So what happens when your therapist tells you to leave him because he's emotionally unavailable? Yes, I know he's emotionally unavailable to an extent - it's part of his PTSD. He's not abusive towards me, he's in therapy and he's improving.

Time to get a new therapist? She seems so cut and dried with her views. I'm not sure she will still want to work with me when I say I'm not leaving him.
 
Therapists aren't meant to tell you what to do - they can get you to look at things differently but she should not be telling you to leave anyone unless you are in danger.

Think you might want to look for a new T
 
I'd look for another therapist. With the therapeutic relationship being dependent on both the therapist being emotionally available to each other, I'd take your therapist's comments to have 'helpful intention'; good of them to be honest. Therapist's don't 'have to' work with anyone. They are held, ethically, to making referrals, when they don't think that they can do job. As difficult as it is, I'd find someone else. Otherwise it can get into a power struggle.
 
I'd look for another therapist. With the therapeutic relationship being dependent on both the therapist being emotionally available to each other, I'd take your therapist's comments to have 'helpful intention'; good of them to be honest. Therapist's don't 'have to' work with anyone. They are held, ethically, to making referrals, when they don't think that they can do job. As difficult as it is, I'd find someone else. Otherwise it can get into a power struggle
 
Oh, correction taken. Sometimes it takes a lot for a therapist to be so direct, with their opinion. And, I agree, it is not their job to tell you what to do,with your life. Do what you think is best!
 
My relationship is like walking a wire, I told my therapist to quit telling me to look up from the wire, stop telling me to just fall into the net, I only get to be here on this wire if I stay alert to it and I don't need the distractions right now. The metaphore got the point across, you might have a similar discussion with your t.
 
I would not leave the therapist just because you disagree with one opinion of theirs. I don't think any therapist and client always agree on everything - and if they did, one of them is lying either to them self or the other person.

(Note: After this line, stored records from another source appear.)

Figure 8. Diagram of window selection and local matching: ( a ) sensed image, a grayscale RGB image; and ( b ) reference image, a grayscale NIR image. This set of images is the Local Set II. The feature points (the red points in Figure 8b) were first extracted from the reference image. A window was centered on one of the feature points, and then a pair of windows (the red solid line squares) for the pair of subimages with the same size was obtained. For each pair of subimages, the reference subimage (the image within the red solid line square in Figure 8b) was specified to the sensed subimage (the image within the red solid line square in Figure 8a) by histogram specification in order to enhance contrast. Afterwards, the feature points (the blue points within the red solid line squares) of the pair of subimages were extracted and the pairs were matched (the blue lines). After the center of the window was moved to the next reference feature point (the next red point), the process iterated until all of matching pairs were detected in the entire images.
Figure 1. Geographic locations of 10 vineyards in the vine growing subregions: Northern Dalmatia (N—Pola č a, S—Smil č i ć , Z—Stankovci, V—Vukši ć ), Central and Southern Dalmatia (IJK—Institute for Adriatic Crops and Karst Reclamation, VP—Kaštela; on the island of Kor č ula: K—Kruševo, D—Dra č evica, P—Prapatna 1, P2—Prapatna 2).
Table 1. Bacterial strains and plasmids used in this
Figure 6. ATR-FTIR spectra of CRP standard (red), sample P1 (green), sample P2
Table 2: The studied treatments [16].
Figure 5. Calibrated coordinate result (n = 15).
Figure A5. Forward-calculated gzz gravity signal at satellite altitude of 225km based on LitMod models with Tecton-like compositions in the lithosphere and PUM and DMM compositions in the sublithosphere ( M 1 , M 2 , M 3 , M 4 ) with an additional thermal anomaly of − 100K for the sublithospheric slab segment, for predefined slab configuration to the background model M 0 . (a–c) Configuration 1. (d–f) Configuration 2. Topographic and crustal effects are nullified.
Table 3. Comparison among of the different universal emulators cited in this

So no, I would not let this be an excuse to run away from this therapist.
 
We're ALL emotionally unavailable to an extent!!! So I guess no sufferer deserves a partner? She shouldnt be telling you to leave him.
 
We don't have enough info. Perhaps the original poster is seeing only what he/she wants to see, and is not seeing the big picture that the therapist is seeing, and is neither describing all of the details that lead the therapist to issue such a statement.